Lo chef Salvatore Aprea trova nella sua cucina il giusto mix fra sapori della tradizione e modernità

Modernità e tradizione: due aspetti solo apparentemente antitetici, che in realtà convivono in moltissimi frangenti della nostra esistenza. Senza la conoscenza del passato non avremmo alcuna base da cui partire per progettare il nostro domani; ma, senza uno sguardo rivolto al futuro, ci mancherebbe la gioia di provare esperienze ed emozioni sempre nuove.

Modernità e tradizione possono convivere anche in cucina. E’ con Salvatore Aprea, chef e proprietario del Ristorante da Tonino a Capri, che parliamo di come questi due aspetti riescano a convivere egregiamente nei suoi piatti.

Qual è la storia del Ristorante da Tonino e in quale momento subentri come protagonista?

“Il Ristorante da Tonino viene fondato da mio padre nel 1993. Fin dall’inizio, l’attività da lui avviata si contraddistingue per una cucina legata alla tradizione napoletana; gradualmente, però, cercava anche di proporre qualcosa di più ricercato, basandosi sempre e comunque su prodotti locali e di qualità. Fin quando, nel 2013, non siamo passati io e mio fratello Gennaro alla conduzione del ristorante. Oggi continuiamo a proporre ai clienti una cucina legata al territorio: dietro c’è tanto lavoro di ricerca di prodotti di qualità e abbinamento degli stessi, con l’obiettivo di offrire piatti sempre vari nei nostri menù”. 

Insomma, potremmo dire che sei un “figlio d’arte” che, col tempo, ha saputo intraprendere la sua personale strada. Qual è oggi la tua idea di cucina?

“Il Ristorante da Tonino è essenzialmente un locale a carattere stagionale; prima della pandemia eravamo aperti da marzo/aprile fino a novembre/dicembre; durante questi mesi di apertura, cambiavamo menù tre volte l’anno, secondo le stagioni. Ciò che vogliamo è proporre una cucina gourmet, ed è per questo che sono sempre alla ricerca di nuovi accostamenti di sapori; anche cercando prodotti del territorio e combinandoli ad altri particolari, che fuoriescono dai nostri tradizionali orizzonti gastronomici”.

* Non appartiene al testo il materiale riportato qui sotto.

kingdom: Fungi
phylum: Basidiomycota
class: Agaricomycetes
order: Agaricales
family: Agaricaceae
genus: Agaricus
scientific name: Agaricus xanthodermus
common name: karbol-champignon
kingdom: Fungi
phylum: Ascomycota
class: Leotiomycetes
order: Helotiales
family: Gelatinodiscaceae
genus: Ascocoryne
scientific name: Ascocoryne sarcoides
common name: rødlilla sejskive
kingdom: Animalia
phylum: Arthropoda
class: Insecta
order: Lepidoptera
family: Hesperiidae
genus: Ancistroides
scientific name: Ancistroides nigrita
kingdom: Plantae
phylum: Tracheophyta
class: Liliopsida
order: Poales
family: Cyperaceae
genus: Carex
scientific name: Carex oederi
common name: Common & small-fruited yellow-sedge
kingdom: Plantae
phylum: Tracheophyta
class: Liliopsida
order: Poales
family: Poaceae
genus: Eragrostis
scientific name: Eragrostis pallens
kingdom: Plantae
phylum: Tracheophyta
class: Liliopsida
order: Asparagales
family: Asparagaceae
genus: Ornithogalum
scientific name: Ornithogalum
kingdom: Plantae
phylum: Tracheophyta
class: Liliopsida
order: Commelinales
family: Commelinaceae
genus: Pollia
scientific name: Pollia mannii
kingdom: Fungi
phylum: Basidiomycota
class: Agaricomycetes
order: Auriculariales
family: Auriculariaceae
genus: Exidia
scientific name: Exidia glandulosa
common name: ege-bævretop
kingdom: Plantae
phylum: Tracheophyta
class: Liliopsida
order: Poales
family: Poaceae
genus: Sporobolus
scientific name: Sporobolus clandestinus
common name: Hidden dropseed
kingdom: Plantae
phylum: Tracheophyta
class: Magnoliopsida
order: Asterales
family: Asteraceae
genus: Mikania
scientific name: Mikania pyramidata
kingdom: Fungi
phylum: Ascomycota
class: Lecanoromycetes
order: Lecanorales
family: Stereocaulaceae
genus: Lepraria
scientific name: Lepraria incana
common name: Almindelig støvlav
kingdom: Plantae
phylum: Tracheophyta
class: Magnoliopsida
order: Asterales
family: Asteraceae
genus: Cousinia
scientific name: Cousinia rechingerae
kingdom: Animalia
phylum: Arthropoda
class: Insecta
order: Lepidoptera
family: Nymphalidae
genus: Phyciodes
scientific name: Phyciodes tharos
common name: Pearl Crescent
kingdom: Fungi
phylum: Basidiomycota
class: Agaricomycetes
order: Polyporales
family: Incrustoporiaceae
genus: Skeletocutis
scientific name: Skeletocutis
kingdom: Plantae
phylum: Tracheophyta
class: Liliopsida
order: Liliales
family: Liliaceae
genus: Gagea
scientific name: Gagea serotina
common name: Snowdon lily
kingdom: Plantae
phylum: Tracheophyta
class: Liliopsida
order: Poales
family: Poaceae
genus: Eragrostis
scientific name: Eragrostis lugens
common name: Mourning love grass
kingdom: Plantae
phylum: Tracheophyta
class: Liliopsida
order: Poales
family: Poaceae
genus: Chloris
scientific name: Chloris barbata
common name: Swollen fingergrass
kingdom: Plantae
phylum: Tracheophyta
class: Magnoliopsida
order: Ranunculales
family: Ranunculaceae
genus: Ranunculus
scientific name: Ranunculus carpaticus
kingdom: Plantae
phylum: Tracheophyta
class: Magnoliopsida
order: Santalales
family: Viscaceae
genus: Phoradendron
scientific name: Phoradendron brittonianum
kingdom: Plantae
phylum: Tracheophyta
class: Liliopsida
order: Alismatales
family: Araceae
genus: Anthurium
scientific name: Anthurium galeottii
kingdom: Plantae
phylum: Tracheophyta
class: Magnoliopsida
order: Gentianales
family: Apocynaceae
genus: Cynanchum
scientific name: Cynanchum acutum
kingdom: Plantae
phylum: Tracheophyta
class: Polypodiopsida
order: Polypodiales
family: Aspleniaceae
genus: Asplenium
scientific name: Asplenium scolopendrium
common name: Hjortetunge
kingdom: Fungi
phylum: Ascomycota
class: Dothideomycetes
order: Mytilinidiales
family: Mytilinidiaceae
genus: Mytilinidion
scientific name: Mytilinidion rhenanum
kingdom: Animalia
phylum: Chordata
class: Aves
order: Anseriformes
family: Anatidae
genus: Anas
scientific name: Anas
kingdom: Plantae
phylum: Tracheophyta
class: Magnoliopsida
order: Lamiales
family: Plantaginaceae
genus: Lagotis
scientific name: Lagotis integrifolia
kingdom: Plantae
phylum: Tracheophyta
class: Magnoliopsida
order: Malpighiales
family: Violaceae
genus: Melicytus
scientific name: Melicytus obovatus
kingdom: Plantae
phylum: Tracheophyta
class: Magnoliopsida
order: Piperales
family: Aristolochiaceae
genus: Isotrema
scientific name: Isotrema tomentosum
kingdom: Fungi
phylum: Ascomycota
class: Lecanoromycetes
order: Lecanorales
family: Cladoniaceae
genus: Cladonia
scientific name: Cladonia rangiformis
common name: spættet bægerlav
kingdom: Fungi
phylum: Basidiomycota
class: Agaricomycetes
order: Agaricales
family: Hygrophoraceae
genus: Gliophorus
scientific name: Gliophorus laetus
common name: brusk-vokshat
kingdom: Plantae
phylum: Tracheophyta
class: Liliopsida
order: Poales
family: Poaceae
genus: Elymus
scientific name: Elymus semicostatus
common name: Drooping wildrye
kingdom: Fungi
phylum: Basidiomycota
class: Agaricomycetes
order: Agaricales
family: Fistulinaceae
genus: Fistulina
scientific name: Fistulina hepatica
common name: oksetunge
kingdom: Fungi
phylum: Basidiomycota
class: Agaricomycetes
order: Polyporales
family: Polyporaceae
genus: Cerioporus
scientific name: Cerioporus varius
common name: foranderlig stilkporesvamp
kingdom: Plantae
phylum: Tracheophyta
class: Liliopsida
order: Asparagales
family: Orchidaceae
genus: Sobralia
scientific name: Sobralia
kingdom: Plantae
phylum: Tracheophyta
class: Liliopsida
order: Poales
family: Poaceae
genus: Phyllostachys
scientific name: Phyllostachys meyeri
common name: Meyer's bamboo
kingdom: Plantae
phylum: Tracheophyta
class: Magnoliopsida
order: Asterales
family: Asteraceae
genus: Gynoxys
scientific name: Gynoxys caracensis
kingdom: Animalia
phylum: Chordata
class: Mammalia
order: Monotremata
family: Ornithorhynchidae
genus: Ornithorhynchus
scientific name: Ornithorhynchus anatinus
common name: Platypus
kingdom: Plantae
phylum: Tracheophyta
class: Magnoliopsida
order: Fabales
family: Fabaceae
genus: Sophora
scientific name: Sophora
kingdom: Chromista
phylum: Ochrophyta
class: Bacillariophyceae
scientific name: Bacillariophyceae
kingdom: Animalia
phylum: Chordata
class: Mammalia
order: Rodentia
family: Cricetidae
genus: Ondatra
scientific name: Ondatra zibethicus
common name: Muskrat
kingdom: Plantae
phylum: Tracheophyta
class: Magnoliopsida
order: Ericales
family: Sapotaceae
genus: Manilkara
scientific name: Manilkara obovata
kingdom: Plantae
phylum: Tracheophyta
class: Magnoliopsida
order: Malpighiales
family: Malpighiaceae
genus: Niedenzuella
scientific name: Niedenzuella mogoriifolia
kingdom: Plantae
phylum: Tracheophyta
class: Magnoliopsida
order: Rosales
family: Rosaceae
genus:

In questi tuoi processi di sperimentazione, ti piace anche giocare con la cucina tipica di Capri?

“Dipende. Alcune ricette della tradizione rimangono per me intoccabili, come i ravioli capresi, un piatto a cui tengo molto, con caciotta e maggiorana, rigorosamente senza aggiunta di mozzarella. In altri casi, invece, mi diletto nel reinventare anche ricette celebri della tradizione: come la torta caprese, nostro dolce tipico, con la quale abbiamo giocato rielaborandola in un tortino di mandorle con cuore morbido di cioccolato, che serviamo caldo al momento. Un ingrediente che uso spesso nei miei piatti sono le quaglie, prodotto storico della cucina caprese; sembra un po’ strano essendo Capri un’isola, e invece è un ingrediente strettamente connesso alla tradizione di cacciatori che la abitavano. Esattamente come la cicerchia, proveniente dal mondo contadino, un legume di cui prima Capri era ricco e che mi piace tenere sempre in menù per impiegarlo, di volta in volta, in modo differente nei miei piatti”.